Dass dieser landesweite Aufschrei jedoch im Schulterschluss mit der katholischen Kirche, genauer, mit dem katholischen Aktivsegment im Land erreicht wurde, darüber schweigen die Reminisenzen an den Jänner 1993. Solch noble Zurückhaltung ist ärgerlich, weil es ein Narrativ bestärkt, das die religiöse Komponente der Ereignisse schlicht negiert.

Nachgereichte Fakten

Nur ein paar Fakten nachgereicht: Die damalige Generalsekretärin der Katholischen Aktion, Ruth Steiner, erreichte, dass zu Beginn des Lichtermeeres in Wien beinahe alle Kirchenglocken läuteten, obwohl Kardinal Hans Hermann Groër das eigentlich untersagt hatte. Steiner rief aber alle Pfarrer der Stadt an und handelte mit ihnen das Läuten aus. Und österreichweit waren an den Sonntagen zuvor nach den Gottesdiensten 750.000 Flugblätter mit Argumenten gegen das FPÖ-Volksbegehren verteilt worden.

Bei den Kundgebungen standen auch Bischöfe an den Rednerpulten - in Wien Kardinal Franz König sowie der damalige Weihbischof Florian Kunter, in Linz und Innsbruck die diözesanen Hirten Maximilian Aichern und Reinhold Stecher. Das alles mag als Hinweis dafür gelten, wie sehr sich das katholische Österreich traute, gesellschaftlich Farbe zu bekennen.

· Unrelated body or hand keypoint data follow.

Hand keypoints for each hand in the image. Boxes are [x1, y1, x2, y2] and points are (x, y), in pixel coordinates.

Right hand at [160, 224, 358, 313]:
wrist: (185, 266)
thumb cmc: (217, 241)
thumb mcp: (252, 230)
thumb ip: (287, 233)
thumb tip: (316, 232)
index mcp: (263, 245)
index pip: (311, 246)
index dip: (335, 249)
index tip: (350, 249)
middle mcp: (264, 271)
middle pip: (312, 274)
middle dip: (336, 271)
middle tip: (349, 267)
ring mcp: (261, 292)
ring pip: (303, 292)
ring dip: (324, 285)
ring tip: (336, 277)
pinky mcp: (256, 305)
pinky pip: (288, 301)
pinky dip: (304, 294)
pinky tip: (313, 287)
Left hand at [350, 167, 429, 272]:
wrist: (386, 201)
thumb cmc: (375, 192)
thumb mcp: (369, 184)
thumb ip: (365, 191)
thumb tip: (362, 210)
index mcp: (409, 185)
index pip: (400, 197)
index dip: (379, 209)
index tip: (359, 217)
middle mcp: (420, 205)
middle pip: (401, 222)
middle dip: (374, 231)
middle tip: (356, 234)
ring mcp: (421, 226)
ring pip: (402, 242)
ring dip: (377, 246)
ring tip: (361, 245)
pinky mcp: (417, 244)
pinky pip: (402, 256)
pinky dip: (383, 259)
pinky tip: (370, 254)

Dass 20 Jahre später davon niemand mehr spricht, ist eine Geschichtsklitterung. Denn ohne die Meriten der links(liberale)n Reichshälfte schmälern zu wollen: Das Lichtermeer und sein Aufschrei wären ohne den Schulterschluss zwischen Christen und politischen Humanisten des Landes nie so markant geworden. Es ist beileibe keine katholische Larmoyanz, darauf zu bestehen, dass das Narrativ des Lichtermeers auch dessen christlichen Anteil einschließen muss.

Schönborns wichtiges Zeichen

Und das alles stellt eigentlich eine gefährliche Erinnerung dar.

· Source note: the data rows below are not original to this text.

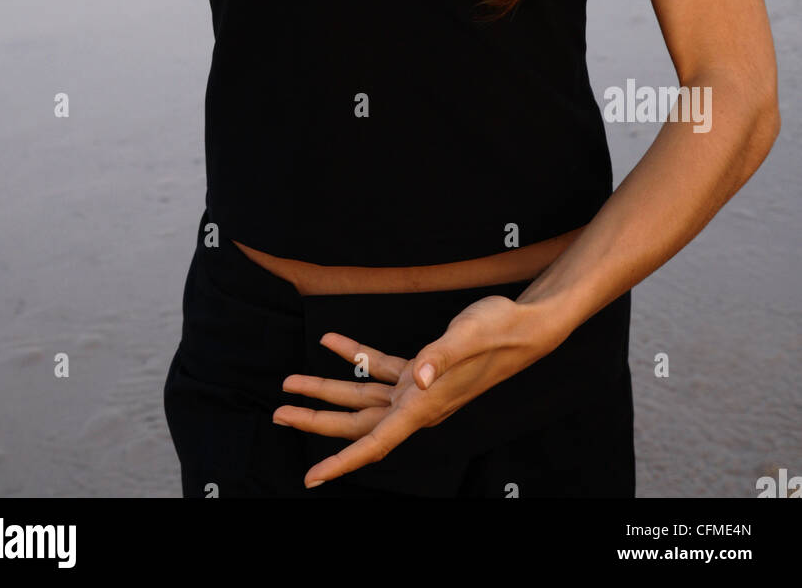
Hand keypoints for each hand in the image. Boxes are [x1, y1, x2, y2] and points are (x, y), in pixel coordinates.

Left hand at [272, 293, 563, 488]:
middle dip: (316, 418)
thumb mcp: (468, 337)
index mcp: (423, 405)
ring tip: (290, 383)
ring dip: (326, 388)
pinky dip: (354, 356)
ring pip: (362, 396)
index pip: (374, 442)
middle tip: (279, 413)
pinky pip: (379, 367)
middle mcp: (416, 404)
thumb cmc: (498, 331)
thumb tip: (415, 377)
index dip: (341, 462)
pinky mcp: (421, 367)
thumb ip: (440, 358)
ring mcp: (417, 388)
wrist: (523, 324)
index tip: (312, 477)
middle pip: (356, 422)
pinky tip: (332, 343)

Zum einen innerkirchlich: Denn der beschriebene katholische "Erfolg“ ist heute nicht mehr wiederholbar. Der Blick zurück zeigt dennoch, wie wichtig es ist, wenn sich Christinnen und Christen als Gesprächs- und Kooperationspartner anderer Teile der Zivilgesellschaft positionieren. Es bleibt natürlich unbestreitbar, dass jedenfalls in Ausländer- und Flüchtlingsfragen die Christen des Landes nach wie an vorderer Stelle tätig sind. Und dass etwa die gegenwärtigen Besuche von Kardinal Christoph Schönborn bei den Hungerstreikenden in der Wiener Votivkirche ein wichtiges, ja unabdingbares Zeichen der Solidarität darstellen. Dass der FPÖ-Chef den Kardinal dazu in impertinenter Weise qualifiziert hat, bestärkt Schönborns Handeln eindrücklich.

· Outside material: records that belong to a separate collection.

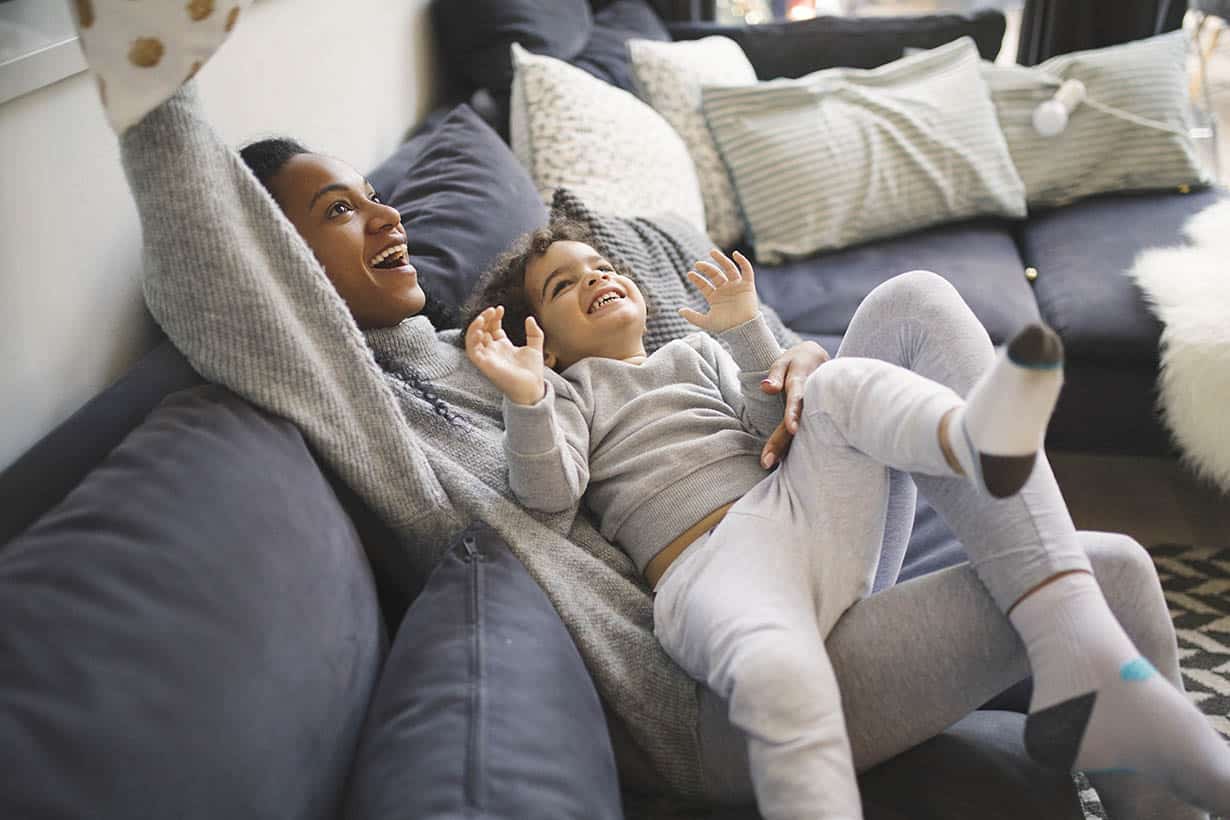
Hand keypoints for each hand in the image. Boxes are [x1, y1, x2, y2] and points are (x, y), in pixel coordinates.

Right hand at [465, 306, 545, 405]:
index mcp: (503, 346)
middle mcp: (493, 351)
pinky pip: (472, 350)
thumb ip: (534, 332)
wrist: (532, 387)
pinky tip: (480, 329)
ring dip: (476, 326)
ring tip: (484, 316)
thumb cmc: (532, 372)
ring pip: (473, 338)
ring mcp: (487, 357)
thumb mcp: (535, 347)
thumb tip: (530, 318)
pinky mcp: (484, 364)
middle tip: (492, 310)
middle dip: (485, 318)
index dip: (494, 317)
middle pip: (483, 330)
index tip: (500, 308)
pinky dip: (472, 338)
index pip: (492, 328)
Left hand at [679, 249, 759, 333]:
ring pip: (729, 269)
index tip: (689, 274)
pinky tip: (735, 254)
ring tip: (712, 252)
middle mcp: (725, 289)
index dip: (697, 279)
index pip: (704, 284)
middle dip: (706, 268)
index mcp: (715, 297)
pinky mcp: (747, 285)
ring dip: (721, 259)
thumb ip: (692, 317)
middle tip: (697, 264)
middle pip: (715, 274)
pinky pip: (746, 270)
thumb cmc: (725, 327)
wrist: (742, 330)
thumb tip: (679, 310)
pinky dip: (742, 262)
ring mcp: (736, 286)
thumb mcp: (706, 322)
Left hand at [759, 340, 830, 467]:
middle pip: (797, 423)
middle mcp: (812, 399)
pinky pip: (806, 433)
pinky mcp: (816, 417)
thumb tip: (766, 388)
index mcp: (803, 383)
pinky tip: (783, 464)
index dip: (794, 413)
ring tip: (770, 465)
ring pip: (803, 432)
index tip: (792, 429)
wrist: (818, 358)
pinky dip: (797, 447)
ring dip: (788, 450)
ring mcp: (817, 410)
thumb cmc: (796, 362)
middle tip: (767, 462)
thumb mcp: (784, 362)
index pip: (797, 399)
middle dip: (783, 442)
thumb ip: (775, 375)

Zum anderen ist auch die nicht kirchliche Zivilgesellschaft in der Pflicht: In der Ausländer- und Asylpolitik Österreichs haben die Populisten viel zu viel erreicht. Die Christen ("Was ihr dem Geringsten tut, das habt ihr mir getan …“?!) und alle anderen "Menschen guten Willens“ müssten da vereint etwas zu bewegen suchen.

Im Übrigen würden auch die dieser Tage so gelobten André Hellers & Co. kaum mehr Hundertausende mobilsieren können. Deren Reichshälfte wäre somit gleichfalls gut beraten, sich um das Gespräch und die gemeinsame Basis eines übergreifenden Humanismus im Land zu mühen.